• [PROVIDED INFORMATION]:
────
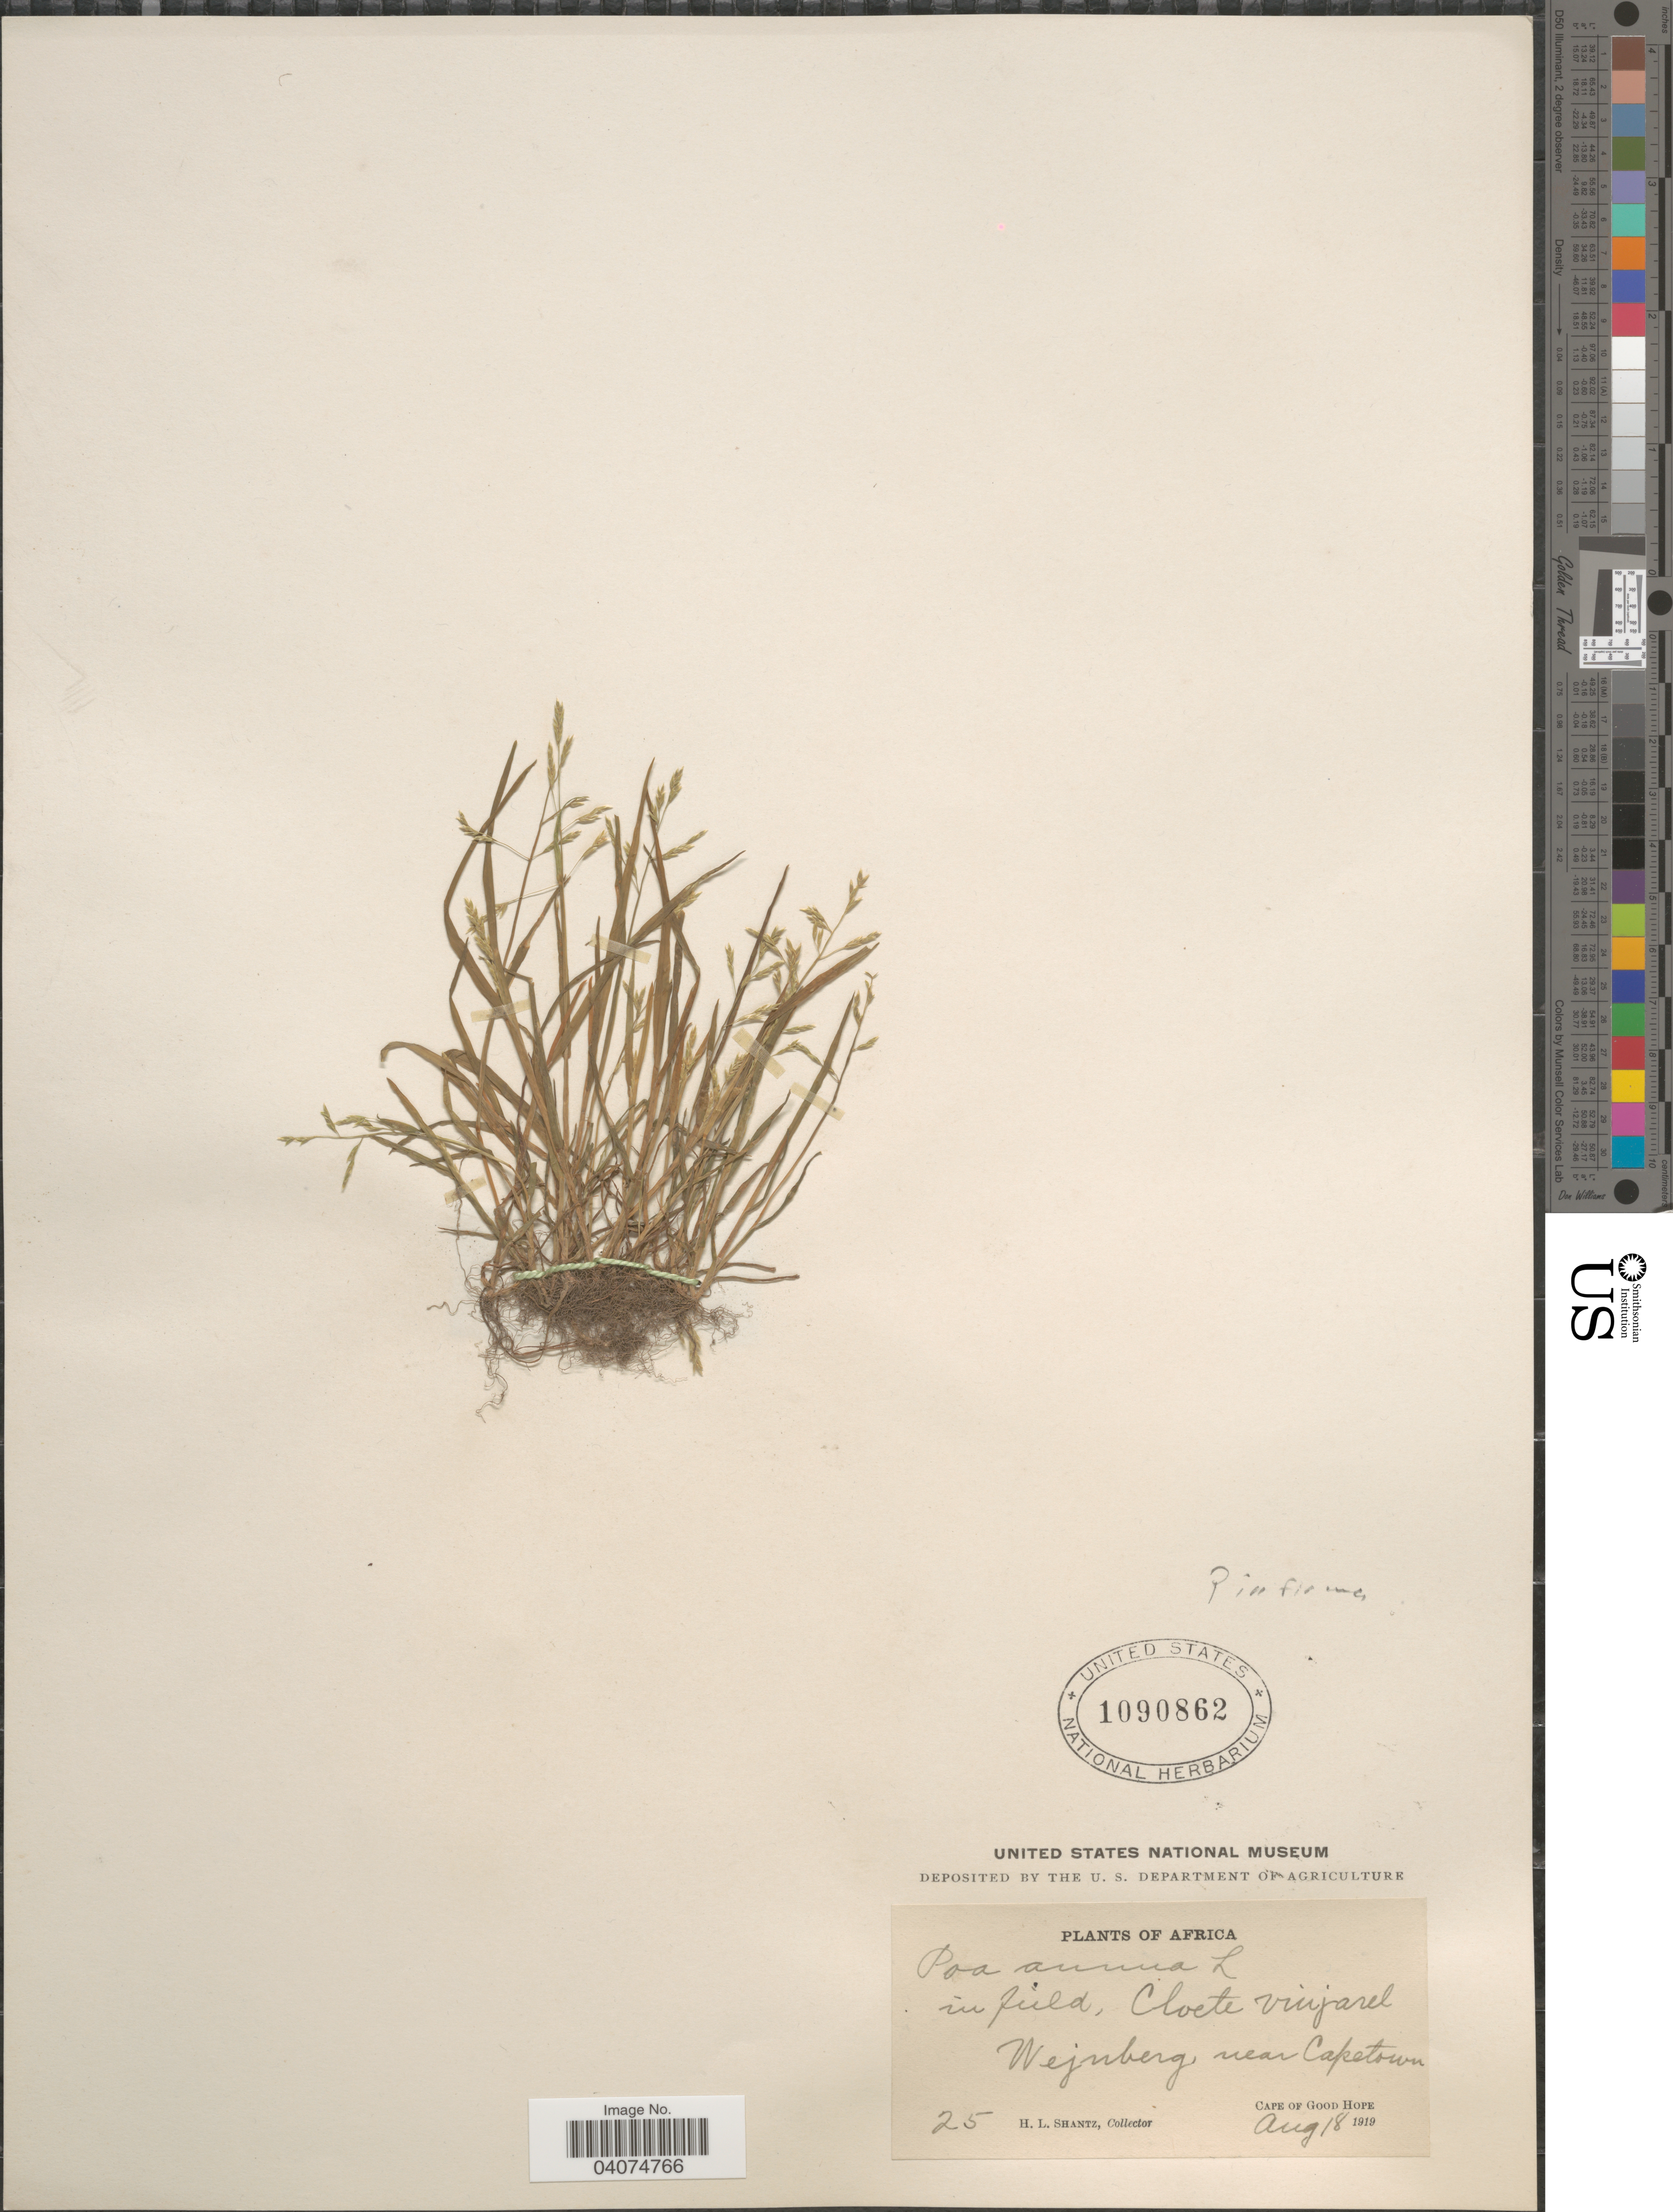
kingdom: Plantae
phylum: Tracheophyta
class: Liliopsida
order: Poales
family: Poaceae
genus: Poa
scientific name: Poa infirma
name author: Kunth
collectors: H. Shantz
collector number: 25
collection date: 1919-08-18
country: South Africa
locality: Africa. In field, Cloete Vinjarel. Wejnberg near Capetown. Cape of Good Hope.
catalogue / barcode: US 1090862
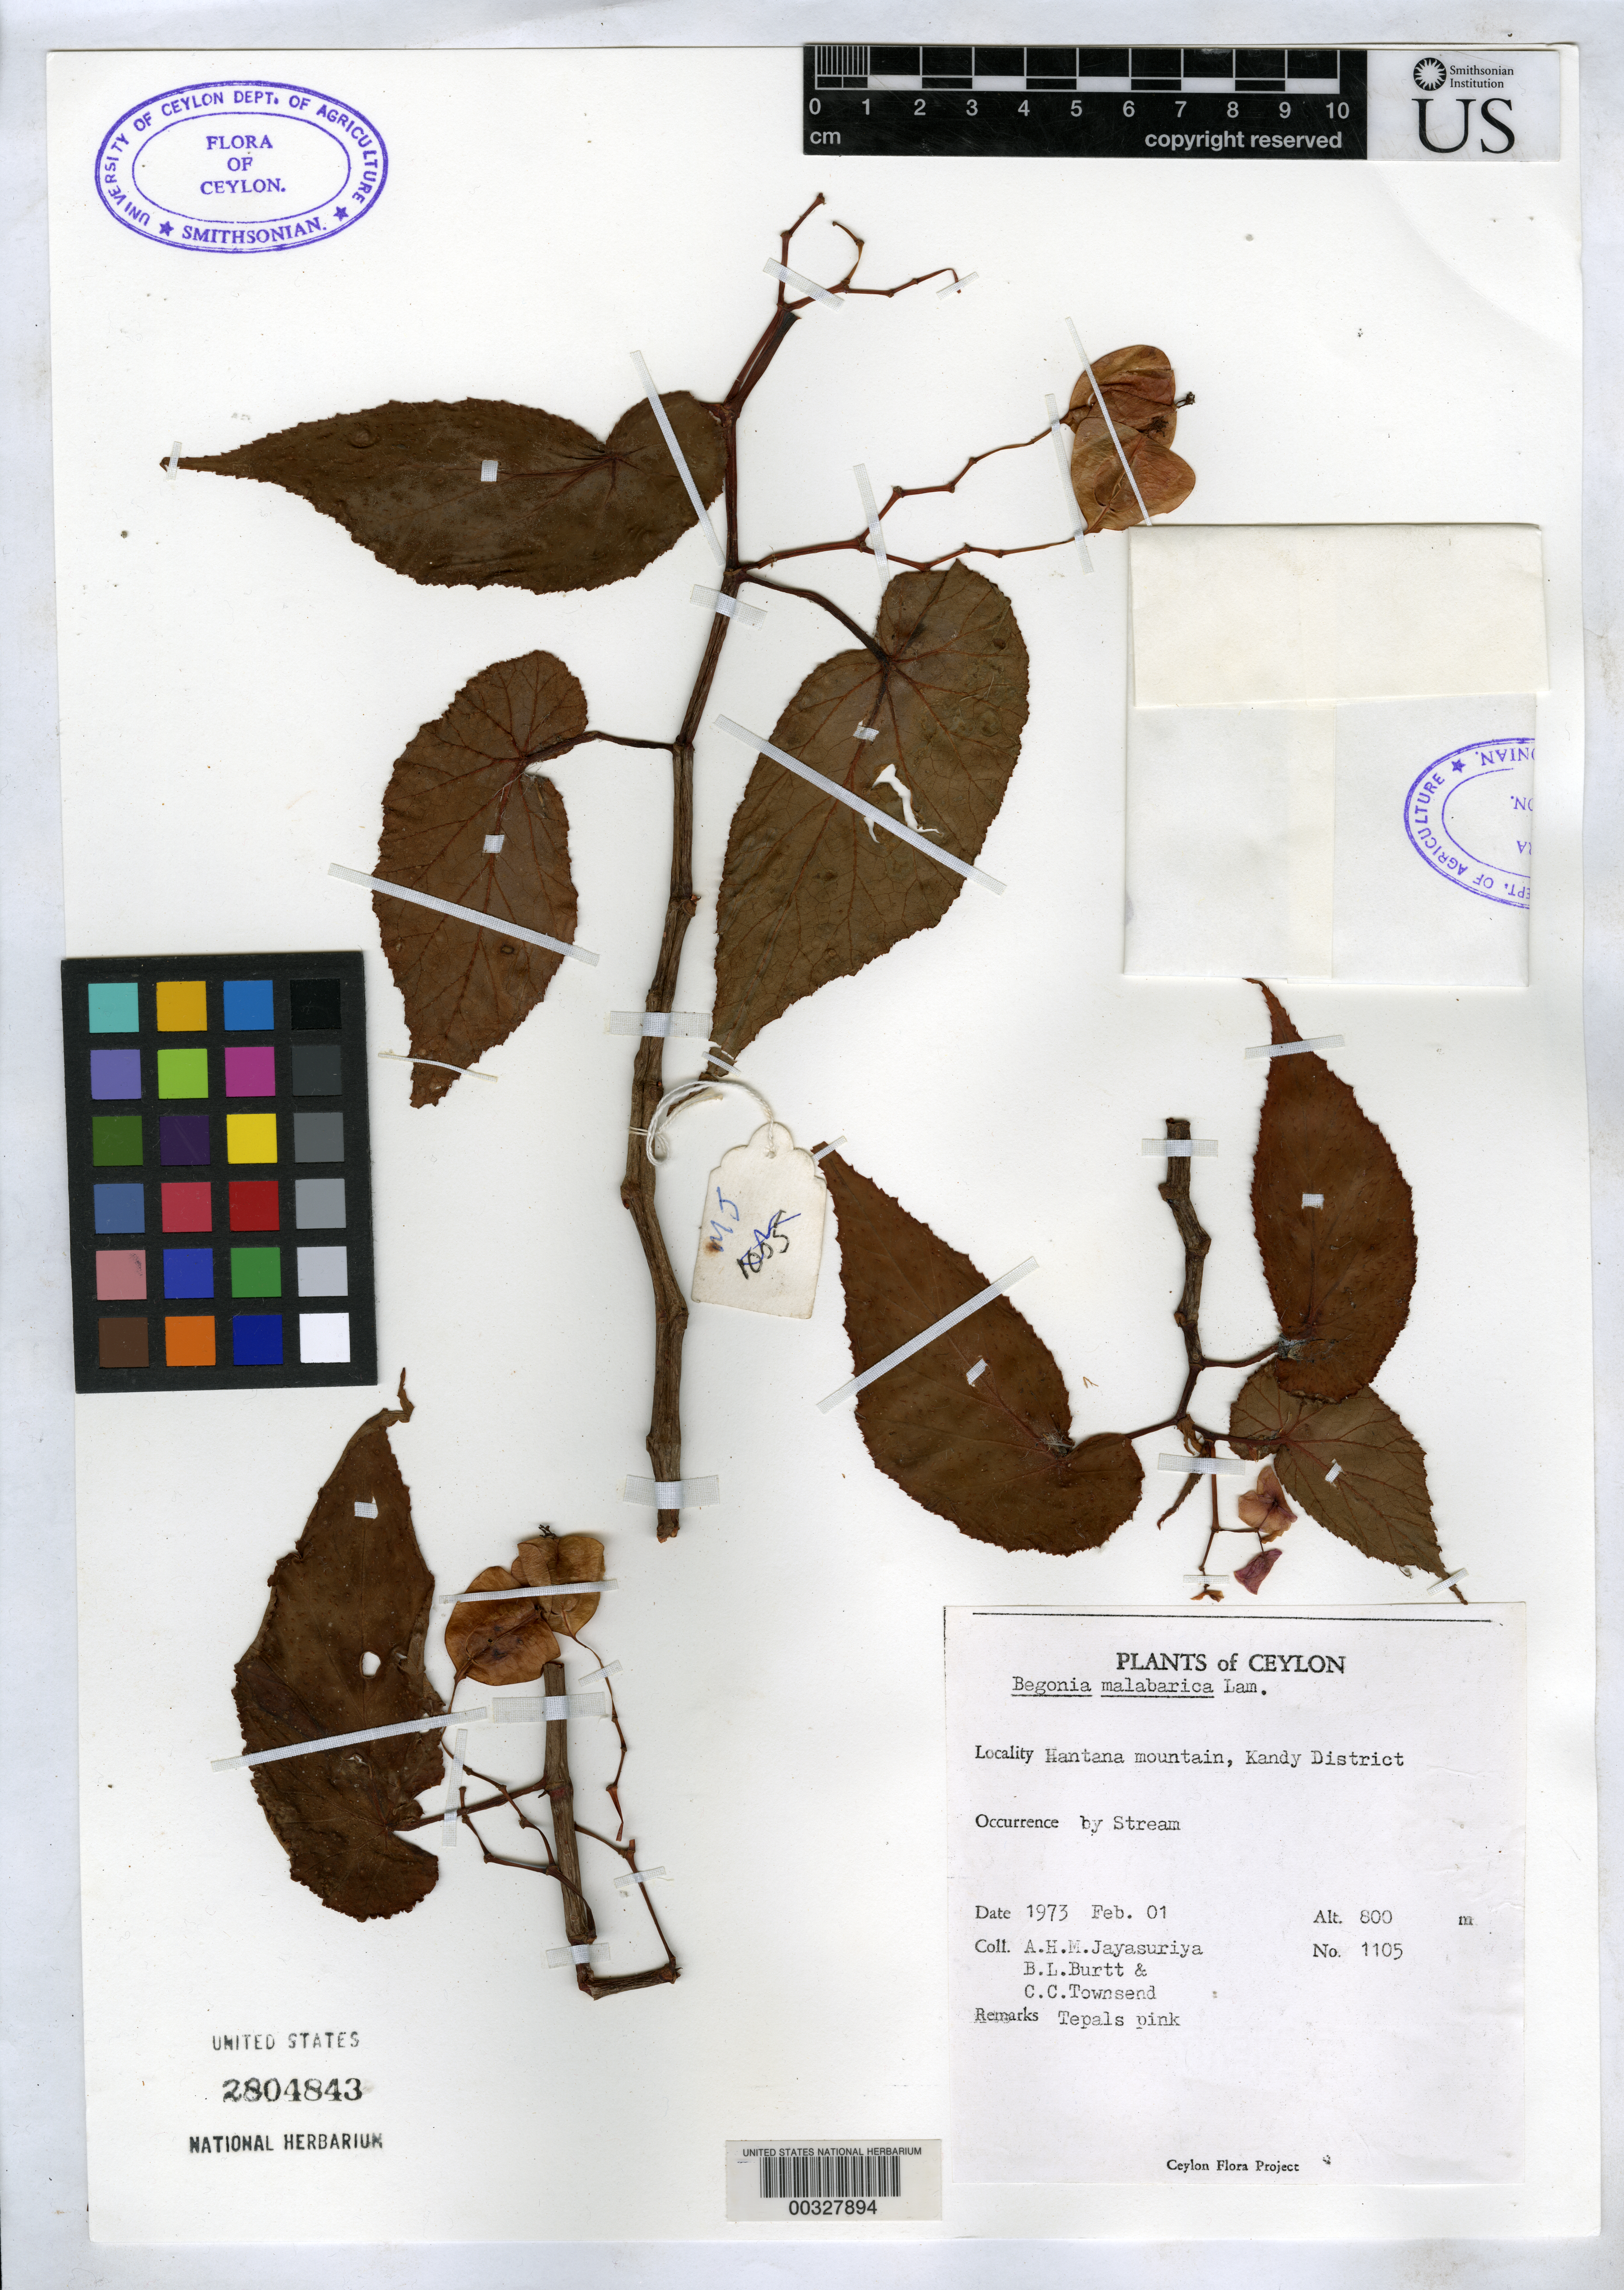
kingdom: Plantae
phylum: Tracheophyta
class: Magnoliopsida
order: Cucurbitales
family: Begoniaceae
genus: Begonia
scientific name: Begonia malabarica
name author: Lam.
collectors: A. H. Jayasuriya, B. L. Burtt & C. C. Townsend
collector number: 1105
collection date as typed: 01 Feb 1973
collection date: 1973-02-01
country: Sri Lanka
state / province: Central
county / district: Kandy Dist.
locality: Hantana mountain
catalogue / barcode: US 2804843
────
• [EXERCISE AIM]: Write out every line of both rows above word for word, but leave out the pictures.

• [IN RESPONSE]:
kingdom: Plantae
phylum: Tracheophyta
class: Liliopsida
order: Poales
family: Poaceae
genus: Poa
scientific name: Poa infirma
name author: Kunth
collectors: H. Shantz
collector number: 25
collection date: 1919-08-18
country: South Africa
locality: Africa. In field, Cloete Vinjarel. Wejnberg near Capetown. Cape of Good Hope.
catalogue / barcode: US 1090862
kingdom: Plantae
phylum: Tracheophyta
class: Magnoliopsida
order: Cucurbitales
family: Begoniaceae
genus: Begonia
scientific name: Begonia malabarica
name author: Lam.
collectors: A. H. Jayasuriya, B. L. Burtt & C. C. Townsend
collector number: 1105
collection date as typed: 01 Feb 1973
collection date: 1973-02-01
country: Sri Lanka
state / province: Central
county / district: Kandy Dist.
locality: Hantana mountain
catalogue / barcode: US 2804843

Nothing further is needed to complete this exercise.